Anträge auf Zeugnisnachbesserung im Zwangsvollstreckungsverfahren blieben erfolglos

Das ArbG und das LAG wiesen seinen Zwangsvollstreckungsantrag ab. Die Festsetzung von Zwangsmitteln gemäß § 888 ZPO schied nach Auffassung der Richter aus, weil die Arbeitgeberin ein Zeugnis erteilt habe, dass den Anforderungen des gerichtlichen Vergleiches entsprach.

Nach Auffassung der Richter enthielt die in dem Vergleich gewählte Formulierung keinerlei Besonderheiten im Hinblick auf § 109 GewO. Diese Vorschrift verpflichtet den Arbeitgeber zur Erteilung eines Zeugnisses, das

1. Angaben über die Art und Dauer der Beschäftigung,

2. eine Bewertung der vom Arbeitnehmer erbrachten Leistungen

sowie 3. eine persönliche Beurteilung des Arbeitnehmers enthält.

Diesen Anforderungen entsprach das seitens der Arbeitgeberin erstellte Zeugnis formal (LAG Hessen, Beschluss v. 17.03.2003, 16 Ta 378/97), so dass das Zeugnis von daher nicht zu beanstanden sei.

„Wohlwollendes Zeugnis“ hat rein deklaratorischen Charakter

Nach Auffassung der Arbeitsrichter ist die Formulierung “wohlwollend“ in gerichtlichen Vergleichen üblich und hat keine Bedeutung, die über die gesetzlichen Anforderungen des § 109 GewO hinausgeht.
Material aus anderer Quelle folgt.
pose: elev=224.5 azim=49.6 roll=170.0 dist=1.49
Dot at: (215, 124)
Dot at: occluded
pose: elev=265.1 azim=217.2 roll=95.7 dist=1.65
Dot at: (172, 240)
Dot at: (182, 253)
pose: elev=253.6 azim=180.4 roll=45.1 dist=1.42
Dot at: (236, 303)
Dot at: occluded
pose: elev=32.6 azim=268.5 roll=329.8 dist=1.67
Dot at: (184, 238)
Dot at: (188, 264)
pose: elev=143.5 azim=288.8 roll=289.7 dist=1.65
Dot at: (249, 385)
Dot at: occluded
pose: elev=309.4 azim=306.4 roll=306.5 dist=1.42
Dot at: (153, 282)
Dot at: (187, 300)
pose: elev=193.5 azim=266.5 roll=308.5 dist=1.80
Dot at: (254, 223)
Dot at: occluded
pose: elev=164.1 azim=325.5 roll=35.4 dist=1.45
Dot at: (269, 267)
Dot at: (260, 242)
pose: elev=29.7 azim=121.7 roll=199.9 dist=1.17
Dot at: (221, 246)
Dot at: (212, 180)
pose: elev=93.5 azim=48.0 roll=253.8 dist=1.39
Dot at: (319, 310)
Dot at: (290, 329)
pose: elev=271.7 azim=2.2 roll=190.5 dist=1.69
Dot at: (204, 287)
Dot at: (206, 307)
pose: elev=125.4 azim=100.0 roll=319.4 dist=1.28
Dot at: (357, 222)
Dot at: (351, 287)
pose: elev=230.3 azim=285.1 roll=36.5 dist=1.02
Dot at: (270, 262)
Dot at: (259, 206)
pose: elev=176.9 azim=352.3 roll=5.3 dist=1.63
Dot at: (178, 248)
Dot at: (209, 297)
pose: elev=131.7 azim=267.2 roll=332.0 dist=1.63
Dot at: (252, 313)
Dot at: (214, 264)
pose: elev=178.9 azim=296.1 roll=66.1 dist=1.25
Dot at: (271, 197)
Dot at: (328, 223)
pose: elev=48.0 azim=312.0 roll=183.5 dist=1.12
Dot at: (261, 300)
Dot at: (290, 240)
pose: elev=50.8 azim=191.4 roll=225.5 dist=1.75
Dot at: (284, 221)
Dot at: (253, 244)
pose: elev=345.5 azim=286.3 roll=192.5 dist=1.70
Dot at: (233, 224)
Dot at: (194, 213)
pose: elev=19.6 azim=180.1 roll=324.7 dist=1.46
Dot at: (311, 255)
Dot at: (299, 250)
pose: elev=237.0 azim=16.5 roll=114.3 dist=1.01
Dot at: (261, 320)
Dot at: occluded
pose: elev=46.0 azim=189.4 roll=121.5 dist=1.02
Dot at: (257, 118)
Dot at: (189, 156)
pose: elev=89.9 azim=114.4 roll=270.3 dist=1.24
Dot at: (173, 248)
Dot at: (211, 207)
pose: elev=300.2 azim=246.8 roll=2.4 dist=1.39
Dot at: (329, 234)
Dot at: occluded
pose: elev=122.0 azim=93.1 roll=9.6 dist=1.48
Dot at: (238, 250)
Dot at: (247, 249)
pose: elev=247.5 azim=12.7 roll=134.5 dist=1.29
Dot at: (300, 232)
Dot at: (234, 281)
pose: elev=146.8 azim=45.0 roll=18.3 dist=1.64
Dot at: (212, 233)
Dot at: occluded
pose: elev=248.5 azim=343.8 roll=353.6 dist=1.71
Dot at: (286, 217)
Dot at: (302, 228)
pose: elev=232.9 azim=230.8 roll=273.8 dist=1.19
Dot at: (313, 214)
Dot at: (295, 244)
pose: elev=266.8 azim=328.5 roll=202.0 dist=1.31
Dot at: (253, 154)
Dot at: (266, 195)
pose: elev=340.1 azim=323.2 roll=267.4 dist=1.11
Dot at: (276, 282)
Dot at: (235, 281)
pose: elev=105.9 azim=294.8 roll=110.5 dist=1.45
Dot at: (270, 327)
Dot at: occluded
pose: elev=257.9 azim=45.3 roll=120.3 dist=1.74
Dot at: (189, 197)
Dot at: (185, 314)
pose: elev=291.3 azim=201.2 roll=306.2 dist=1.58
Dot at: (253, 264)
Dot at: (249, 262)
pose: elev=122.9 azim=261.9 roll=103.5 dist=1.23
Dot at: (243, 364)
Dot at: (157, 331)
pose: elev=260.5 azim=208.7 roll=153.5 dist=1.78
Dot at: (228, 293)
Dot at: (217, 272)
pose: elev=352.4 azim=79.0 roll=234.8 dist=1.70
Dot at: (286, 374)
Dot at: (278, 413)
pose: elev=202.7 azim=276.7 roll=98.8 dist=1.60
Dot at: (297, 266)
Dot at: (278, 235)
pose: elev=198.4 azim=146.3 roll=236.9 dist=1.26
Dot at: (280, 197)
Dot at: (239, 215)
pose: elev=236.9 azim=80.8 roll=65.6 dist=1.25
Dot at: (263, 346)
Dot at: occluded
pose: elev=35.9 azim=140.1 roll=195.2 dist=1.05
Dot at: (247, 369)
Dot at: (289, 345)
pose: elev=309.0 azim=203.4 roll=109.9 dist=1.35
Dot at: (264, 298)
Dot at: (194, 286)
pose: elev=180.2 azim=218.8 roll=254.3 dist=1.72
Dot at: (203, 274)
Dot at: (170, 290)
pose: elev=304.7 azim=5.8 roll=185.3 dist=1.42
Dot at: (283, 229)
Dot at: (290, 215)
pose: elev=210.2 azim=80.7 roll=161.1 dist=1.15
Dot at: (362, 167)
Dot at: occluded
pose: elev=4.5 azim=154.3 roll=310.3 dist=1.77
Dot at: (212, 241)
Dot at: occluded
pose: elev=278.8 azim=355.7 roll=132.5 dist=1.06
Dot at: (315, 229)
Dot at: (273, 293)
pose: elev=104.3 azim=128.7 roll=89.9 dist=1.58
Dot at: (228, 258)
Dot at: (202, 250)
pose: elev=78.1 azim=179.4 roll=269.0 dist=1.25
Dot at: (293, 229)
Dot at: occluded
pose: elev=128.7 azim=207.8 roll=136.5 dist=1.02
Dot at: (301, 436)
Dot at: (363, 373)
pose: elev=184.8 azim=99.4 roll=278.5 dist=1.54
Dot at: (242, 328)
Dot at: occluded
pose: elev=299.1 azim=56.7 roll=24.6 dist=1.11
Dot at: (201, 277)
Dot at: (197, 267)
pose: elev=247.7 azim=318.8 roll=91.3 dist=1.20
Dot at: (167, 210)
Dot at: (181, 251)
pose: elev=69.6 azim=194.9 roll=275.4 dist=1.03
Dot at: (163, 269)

Jedenfalls folge aus dieser Formulierung kein Anspruch auf eine ganz bestimmte Ausgestaltung des Zeugnisses, schon gar nicht auf einen bestimmten Wortlaut.

Wohlwollen ist zu unbestimmt, um es zu vollstrecken

Vollstreckungsrechtlich sei eine solche Formulierung nach ständiger Rechtsprechung der Arbeitsgerichte auch zu wenig bestimmt, um hieraus eine vollstreckungsfähigen Inhalt abzuleiten (LAG Rheinland-Pfalz, Beschluss v. 24.03.2008, 8 Ta 39/09). Gleiches gelte für die Formulierung, dass das Zeugnis der „weiteren beruflichen Entwicklung dienlich ist“. Auch hieraus könne ein Anspruch auf die Verwendung bestimmter Formulierungen nicht abgeleitet werden

Zeugnisrüge bleibt dem Erkenntnisverfahren vorbehalten

Ob ein Zeugnis im Ergebnis eine zutreffende Bewertung der Leistungen des Arbeitnehmers enthalte, kann nach Auffassung der Richter lediglich in einem Erkenntnisverfahren überprüft werden (LAG Köln, Beschluss v. 17.06.2010, 7 Ta 352/09). In einem solchen, beim Arbeitsgericht geführten Klageverfahren muss der Arbeitnehmer dann aber darlegen und beweisen, dass die Qualität seiner Leistungen in dem erteilten Zeugnis nicht angemessen bewertet worden ist.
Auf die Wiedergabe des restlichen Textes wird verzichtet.